Nietzsche bu perdeyi şiddetle yırtar, yüzünüze bakar ve “Yalnızsın,” der. Hazır bir anlam yok. Yaratıcı artık sensin. Güçlü bir zihnin gerçek inşası işte burada başlar. Çoğu insan, kaos karşısında kılavuzsuz, garantisiz ve suçlayacak kimse olmadan yalnız kaldığını anladığında çöker. Sadece bununla yüzleşme cesaretini gösterenler, yıkılmadan ayakta kalabilenler, Tanrı’nın ölümüyle açığa çıkan bu boşlukta sarsılmaz bir bilinç inşa etmeye başlar.

Nietzsche sizi radikal özgürlüğün uçurumuna iter. Artık emirlere uymak zorunda değilsiniz; değerler yaratmalısınız. İtaat etmek zorunda değilsiniz; kendinizi aşmalısınız. Bu, acımasız bir özerkliğin doğuşudur ve onunla birlikte muazzam bir ağırlık gelir: Her şey artık size bağlıdır. Günahlardan arınma, kurtuluş vaadi yoktur. Ya kendinizi inşa edersiniz ya da batarsınız. Ama işte sır burada: Sizi korkutan bu mutlak özgürlük, aynı zamanda sahip olabileceğiniz en büyük güç kaynağıdır. Kimsenin sizi kurtarmaya gelmeyeceğini anladığınız an, içinizdeki bir şey uyanır; kanarken bile sizi ayağa kalkmaya zorlayan bir ateş. Sizi kendiniz için düşünmeye, hissetmeye ve hareket etmeye iter – bir başkası bunun doğru olduğunu söylediği için değil, siz buna karar verdiğiniz için.

Bu varoluşsal koltuk değneklerinden kopuşla, Nietzsche daha da görkemli bir şeye zemin hazırlar: Yeni bir varoluş biçiminin, sürü kurallarına göre yaşamayan, onay veya izne ihtiyaç duymayan, kendi ahlakını yaratan, kendi sınırlarını aşan ve bir yaratıcı olarak yaşayan bir insan türünün ortaya çıkışı. Zayıfları korkutan bir varlık, çünkü onları oldukları gibi görmeye zorlar. Bu varlığın bir adı vardır: Übermensch, yani Üstinsan. Şimdi bundan bahsedeceğiz, çünkü hiç kimsenin kıramayacağı kadar güçlü bir zihin inşa etmek istiyorsanız, yalnızca kendi güç iradesiyle yönlendirilen, geleneklerin üzerinde yaşayan bu figüre nasıl dönüşüleceğini anlamalısınız.

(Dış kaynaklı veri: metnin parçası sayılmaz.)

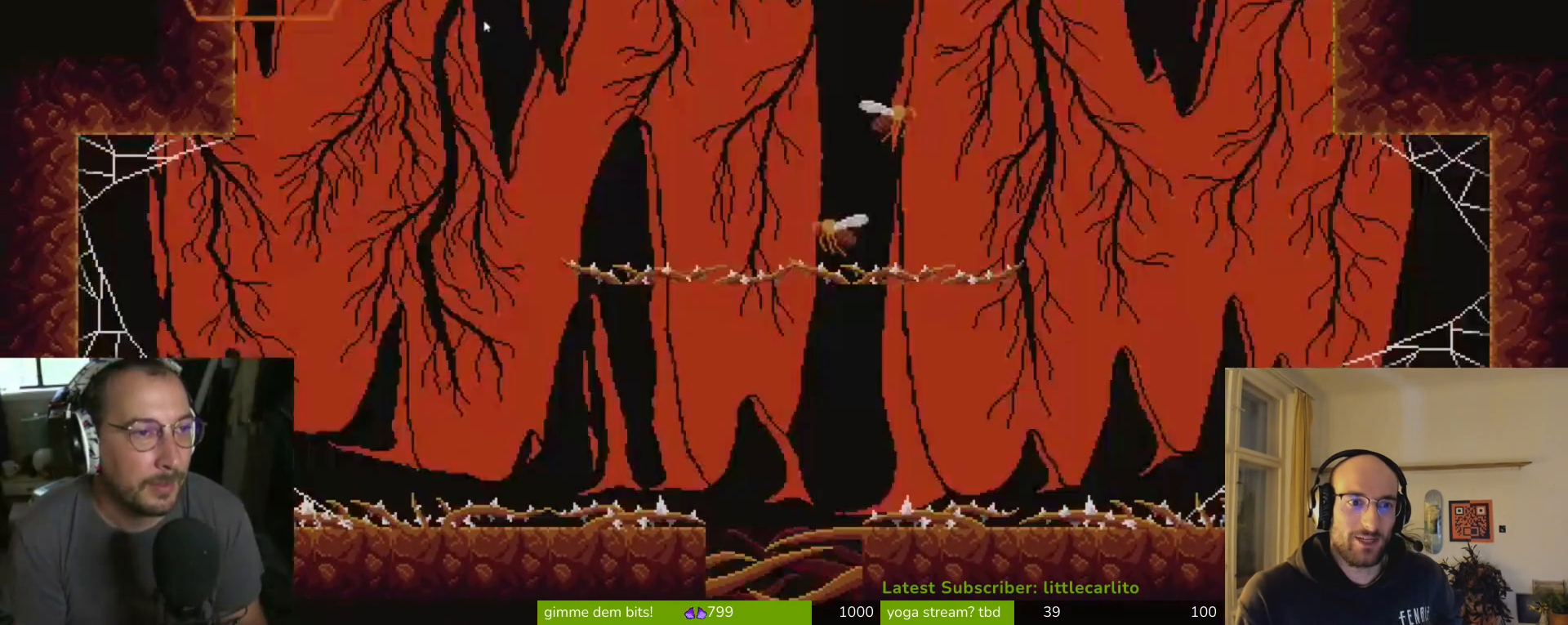
{"buttons": ["CROSS"], "left_stick": "left", "right_stick": "center", "events": [[400, "CROSS", "down"]]}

Nietzsche, insanlığın yavaş ve pasif evrimine değil, kopuşa, radikal dönüşüme ve yaratıcı yıkıma inanıyordu. İşte bu yüzden Übermensch fikrini tasarladı. Bu, mistik güçlere sahip bir süper kahraman değildir. Übermensch, sıradan insanı bağlayan her şeyin – suçluluk, itaat, sürü ahlakı, kabul görme ihtiyacı – üstesinden gelmiş bir varlıktır. Kabul edilmeye çalışmaz, var olmak için izin istemez. Kendi iç yasalarını yaratır ve onlara göre yaşar – bu onu tüm dünyaya karşı konumlandırsa bile. Zihninin kırılmaz hale gelmesinin sebebi de budur: Başkalarının beklentileri üzerine kurulu değildir, kendini doğrulamak için dışsal onaya ihtiyaç duymaz.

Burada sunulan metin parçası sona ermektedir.